• **WORK INSTRUCTION**:
Check each line of the entries below for the word "June", and copy out the ones that have it.

DATASET RECORDS START

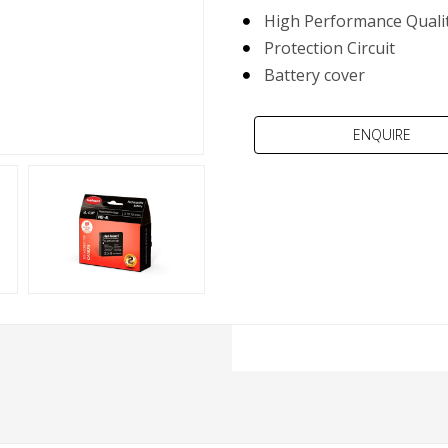
High Performance Qualit
Protection Circuit
Battery cover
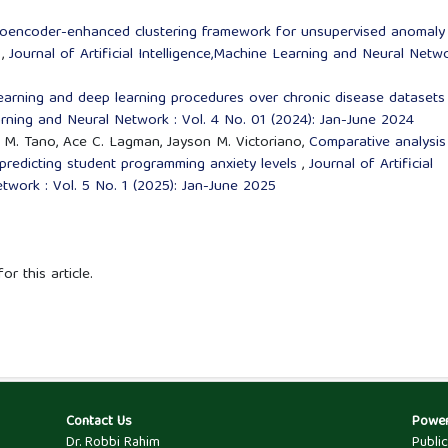
oencoder-enhanced clustering framework for unsupervised anomaly
s
,
Journal of Artificial Intelligence,Machine Learning and Neural Netwo
learning and deep learning procedures over chronic disease dataset
earning and Neural Network : Vol. 4 No. 01 (2024): Jan-June 2024
ni M. Tano, Ace C. Lagman, Jayson M. Victoriano,
Comparative analysis
 predicting student programming anxiety levels
,
Journal of Artificial
twork : Vol. 5 No. 1 (2025): Jan-June 2025
or this article.
Contact Us
Powe
Dr. Robbi Rahim
Publi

DATASET RECORDS END

• **THE COMPLETED TASK**:
earning and Neural Network : Vol. 4 No. 01 (2024): Jan-June 2024
twork : Vol. 5 No. 1 (2025): Jan-June 2025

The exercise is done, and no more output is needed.